Después de Barry, muchos han sido los perros que de una manera u otra compartieron buenos ratos conmigo, desde aquel Sultán loco que por un tumor cerebral se tiraba de las azoteas, mientras desde abajo le pedíamos que no lo hiciera, hasta la reciente desgracia del ahorcamiento involuntario de Groucho, un labrador de una paciencia y tolerancia inigualables. Con los perros de caza sin embargo no tuve esa predilección, recuerdo solamente un perdiguero que tuvo mi tío Pancho a quien llamábamos Cley y que Gabino sacaba a pasear por Arrecife, la chiquillería lo hacíamos rabiar y le quitábamos el perro y nos amenazaba siempre con la misma cantinela: “venga ya el perro ya, o se lo digo a don Pancho”. Sé que estos recuerdos a muchísimas personas no les dirán absolutamente nada, pero están en el contexto que he pergeñado para dejar constancia de la existencia de aquellos animales que alegraron en su día mi infancia y mi casi perdida juventud. Sin casi.

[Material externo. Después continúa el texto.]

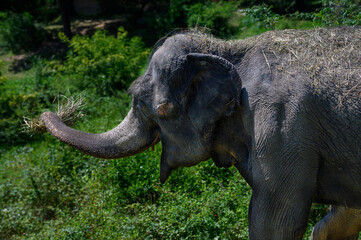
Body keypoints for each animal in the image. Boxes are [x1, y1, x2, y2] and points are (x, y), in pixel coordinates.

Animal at [39, 26, 360, 240]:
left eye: (161, 109)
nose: (53, 110)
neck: (229, 48)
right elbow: (342, 216)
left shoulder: (283, 129)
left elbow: (275, 222)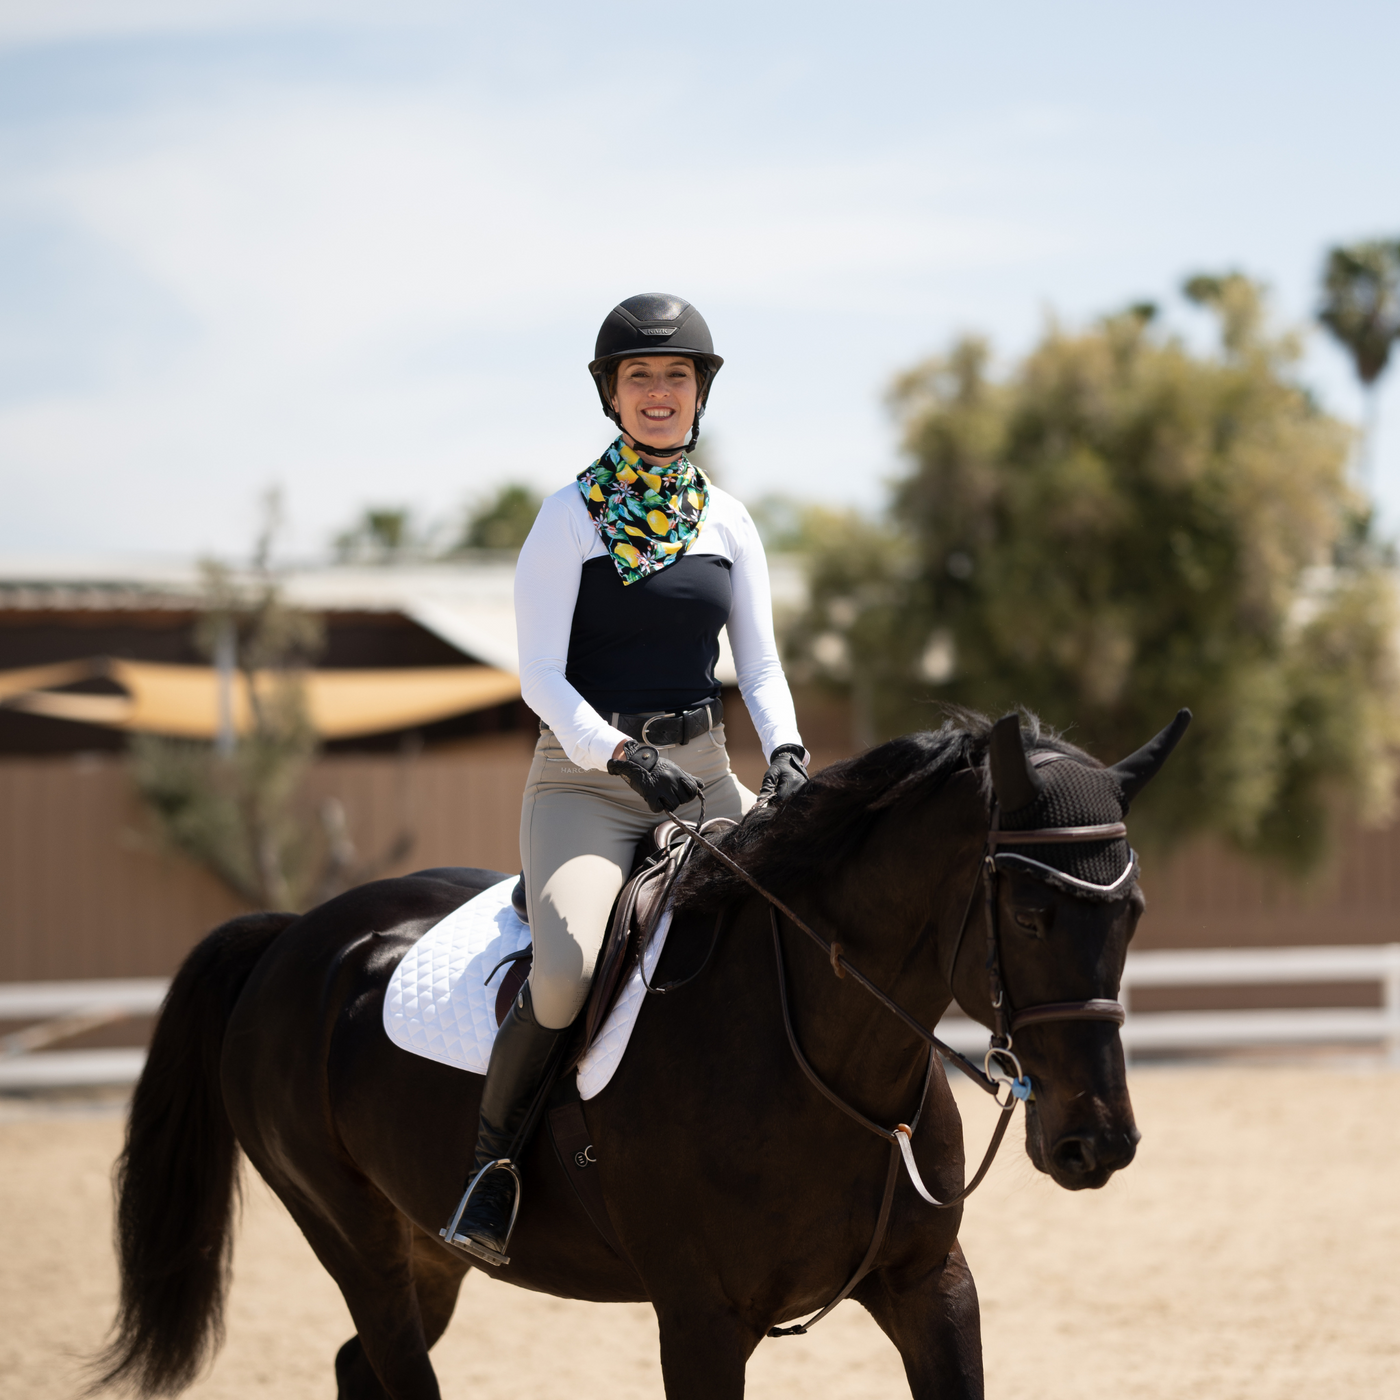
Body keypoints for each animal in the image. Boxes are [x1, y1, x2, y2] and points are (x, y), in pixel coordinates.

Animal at [95, 711, 1181, 1400]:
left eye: (1131, 911)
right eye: (1030, 913)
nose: (1097, 1143)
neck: (824, 1064)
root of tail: (294, 937)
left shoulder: (930, 1286)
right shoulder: (700, 1321)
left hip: (424, 1252)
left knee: (358, 1368)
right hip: (351, 1232)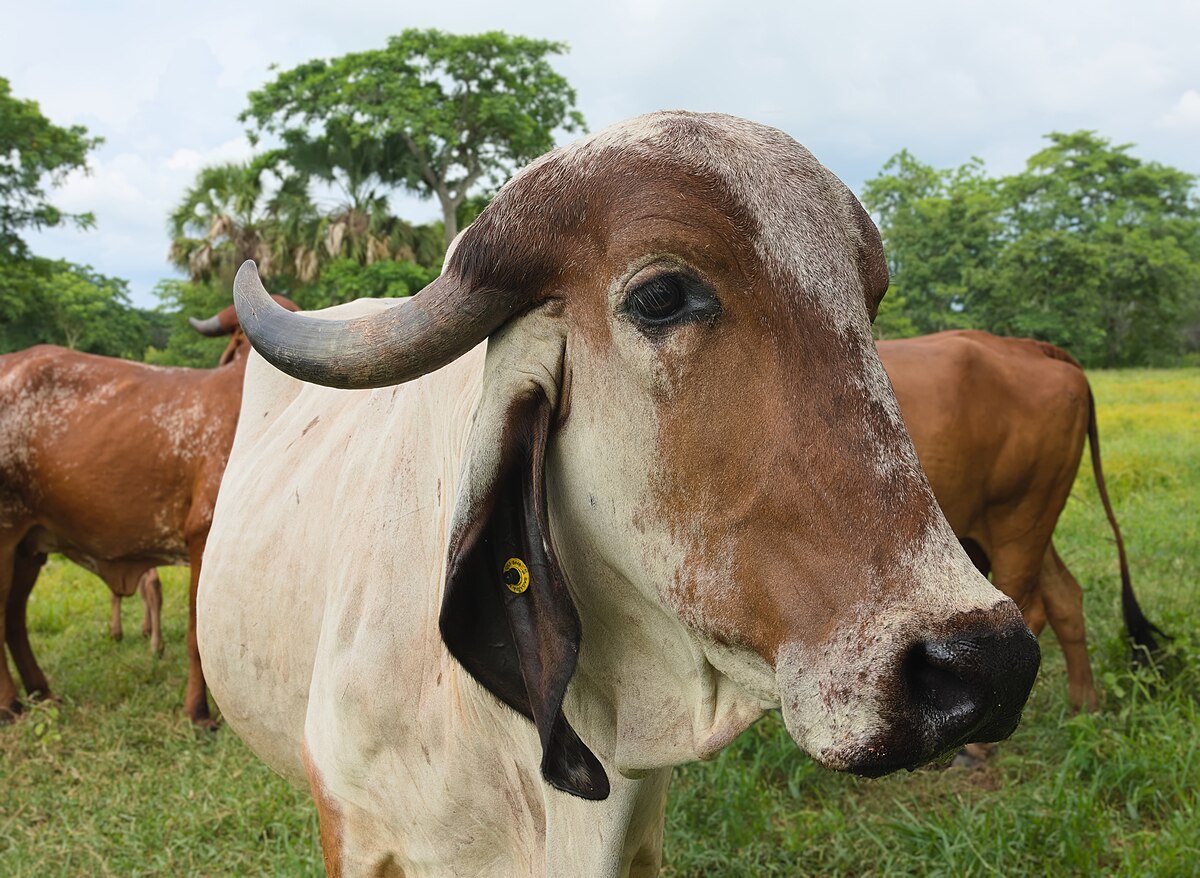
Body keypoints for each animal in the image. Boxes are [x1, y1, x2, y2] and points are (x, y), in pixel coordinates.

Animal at [0, 294, 298, 725]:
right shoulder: (202, 536)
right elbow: (195, 635)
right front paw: (197, 711)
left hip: (30, 544)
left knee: (13, 617)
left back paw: (42, 692)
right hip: (5, 531)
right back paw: (10, 704)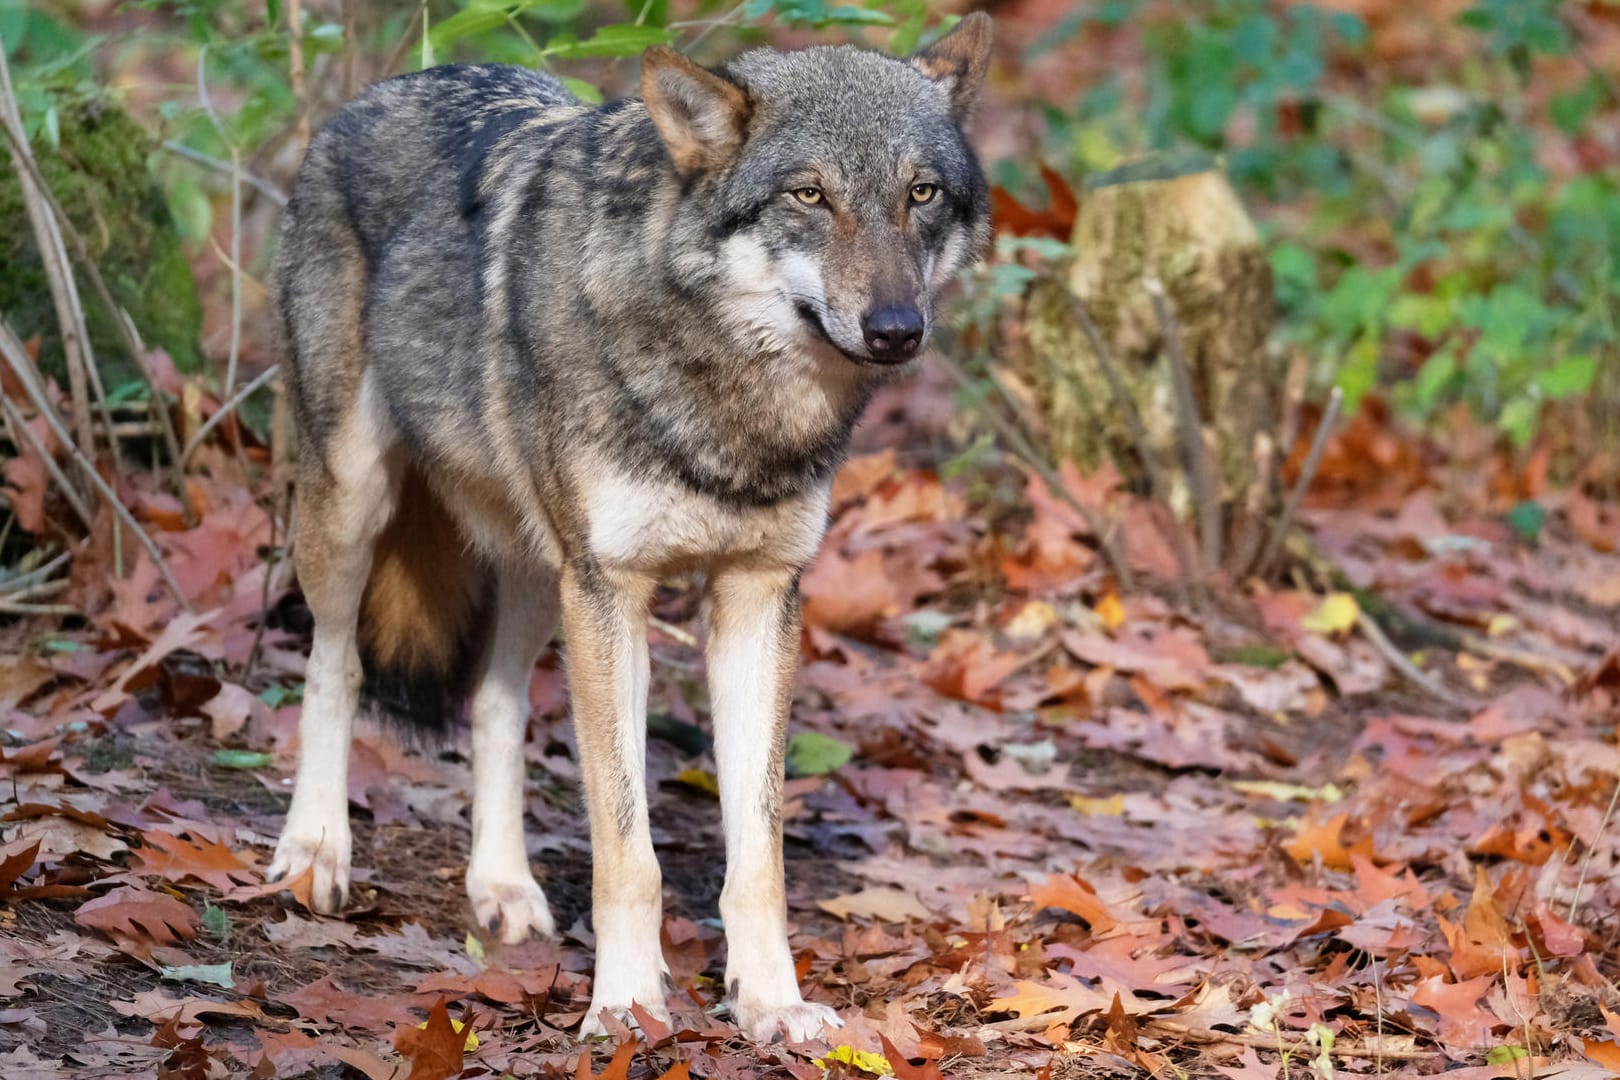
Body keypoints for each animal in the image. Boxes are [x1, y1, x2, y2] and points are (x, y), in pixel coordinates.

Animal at [267, 16, 991, 1042]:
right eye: (810, 194)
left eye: (919, 193)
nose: (896, 328)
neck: (732, 405)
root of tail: (384, 86)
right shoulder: (615, 592)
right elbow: (627, 847)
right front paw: (628, 1004)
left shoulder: (754, 598)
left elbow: (757, 854)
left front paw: (773, 1003)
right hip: (358, 505)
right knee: (336, 664)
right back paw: (316, 851)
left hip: (541, 570)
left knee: (495, 704)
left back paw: (502, 887)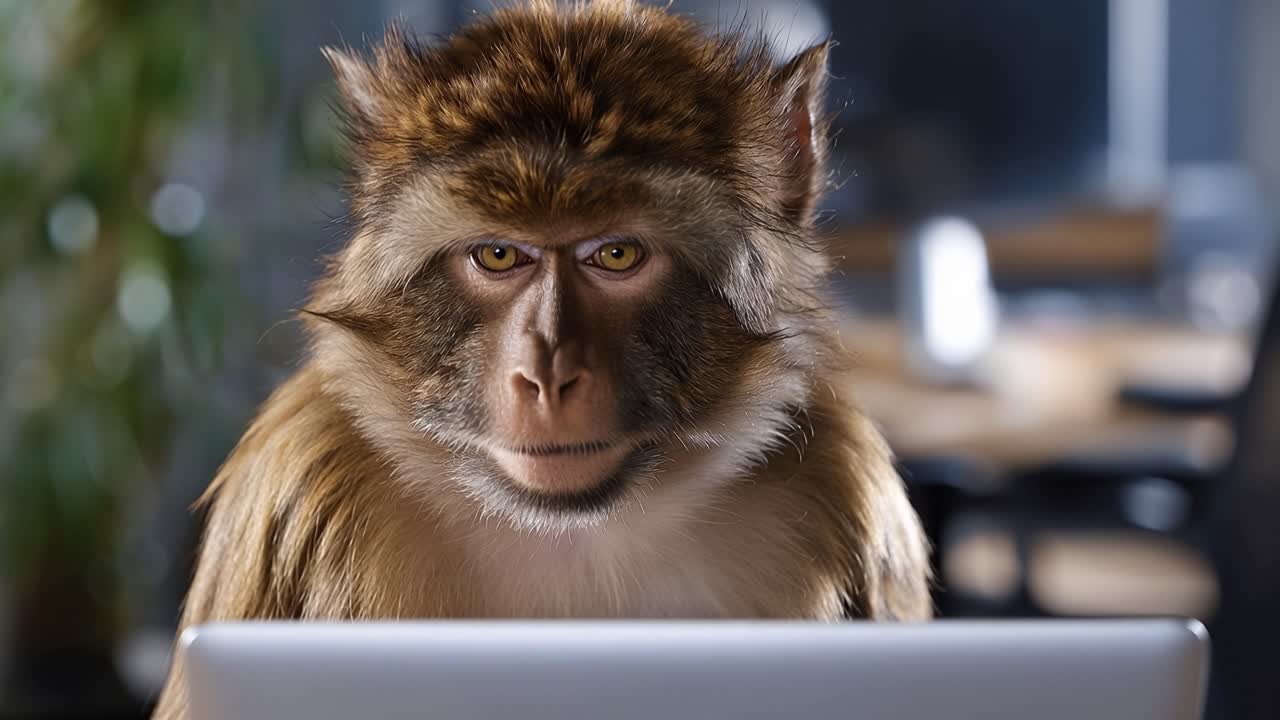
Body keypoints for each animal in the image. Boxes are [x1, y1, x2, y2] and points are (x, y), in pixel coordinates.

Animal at [153, 1, 931, 717]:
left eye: (616, 254)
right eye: (499, 254)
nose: (546, 376)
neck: (567, 529)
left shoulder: (846, 478)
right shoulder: (292, 476)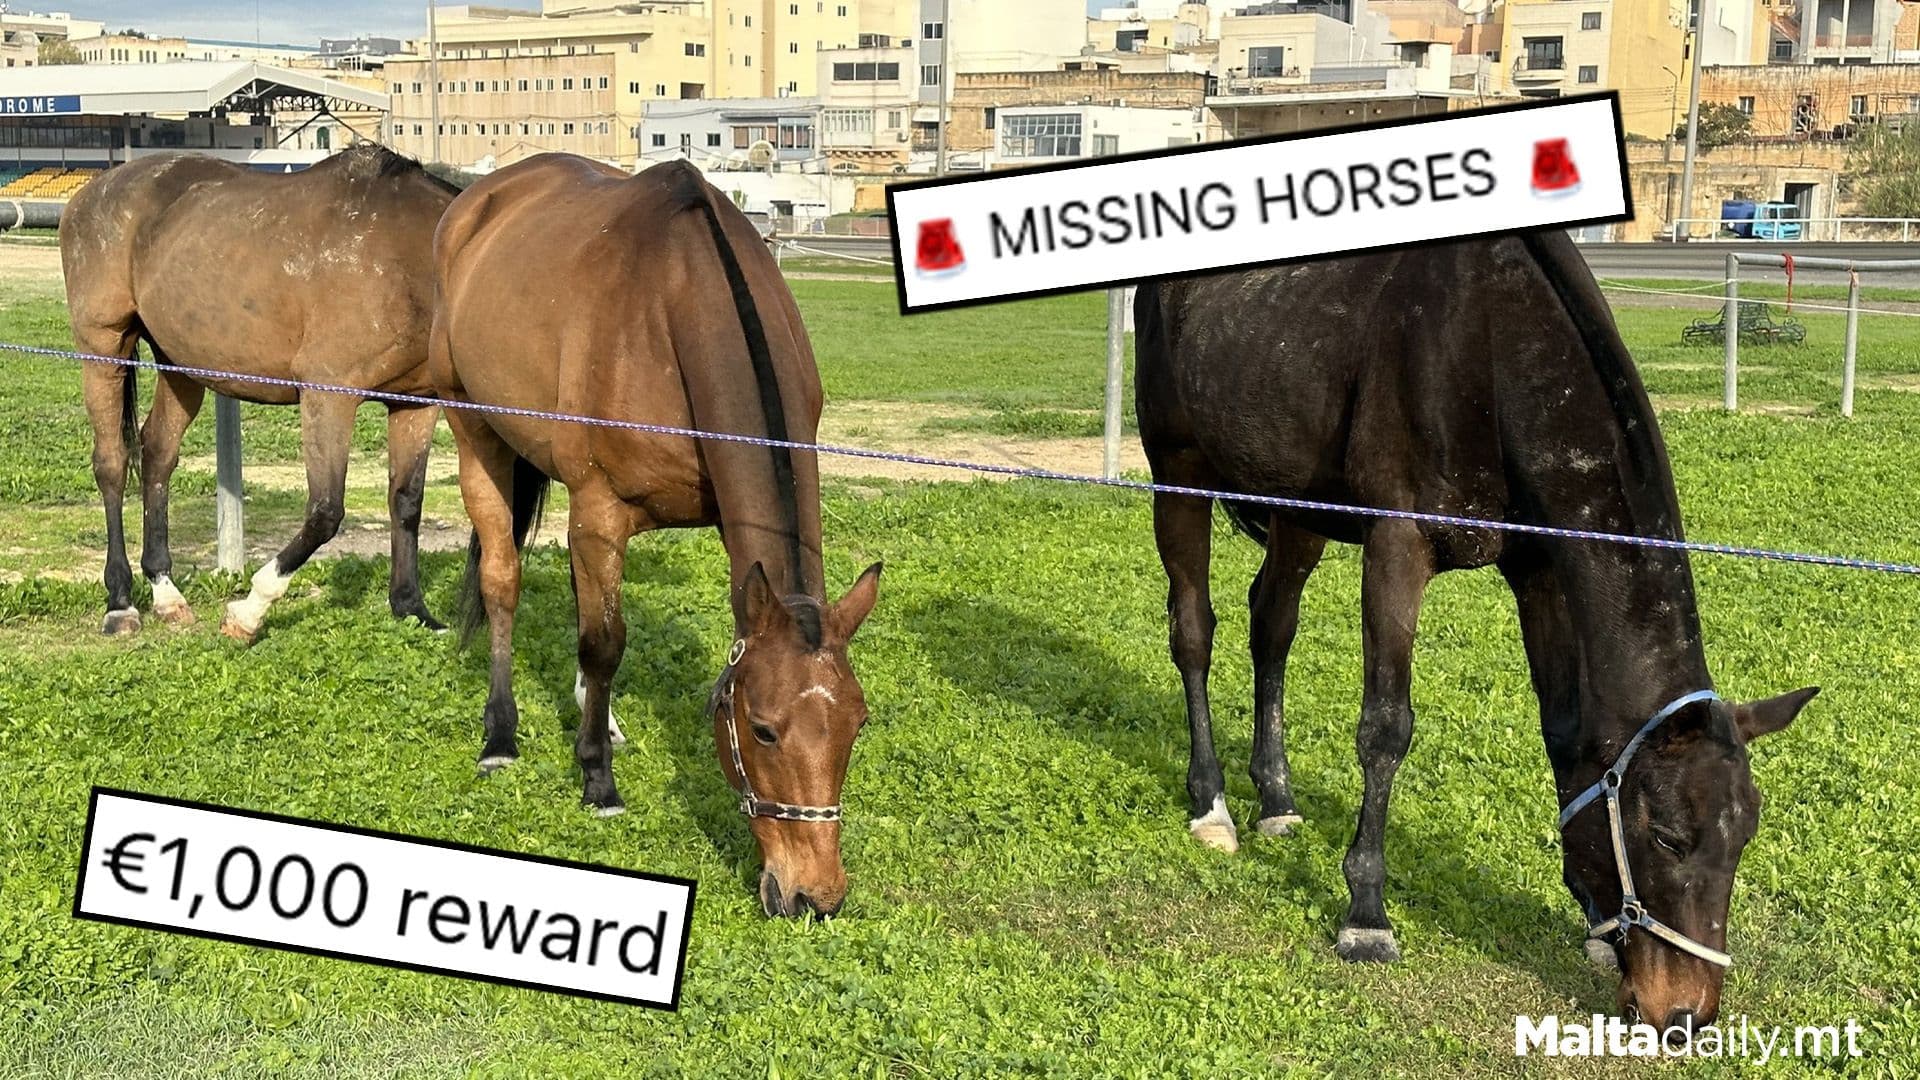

Ahora, cuando la enfermedad me tiene disminuido físicamente y los recuerdos se me acumulan, creo yo que debido al tiempo sobrado que tengo para pensar y recapitular sobre mi vida, podría seguir escribiendo sobre los últimos ejemplares a los que dedicaría las últimas líneas de este humilde escrito, pero lo dejaré para más adelante, cuando las circunstancias actuales me permitan cumplir con mí hasta ahora irrealizado sueño: ser el compañero de uno de estos fieles amigos del hombre y que por supuesto bautizaría con el nombre de Barry III.
Y que así ha sido y es por lo cual he tenido que adaptar este escrito a la realidad de estos días.
Un entrañable recuerdo para Jaso, Laika, para Chifi, Irk, Melusina, Kaico, Gorbi, Koki, Barry II, Golfo, Pipo, Sultán, Linda, Marilyn, Kunta, Groucho, Daute, Guaire y algunos más que no puedo recordar y que pasaron hace muchos años a mejor vida. Los que aún comparten con nosotros sus alegrías y pesares, son; Kika, Rataplán, China, Chupo, hijo de Ima y de Groucho, Ari; una rabisquienta snauser enana, Ima;pastor alemán de lo más torpe, Popo; caniche gigante inquieto y conquistador. Tao y Dog son los últimos inquilinos llegados a Tilama.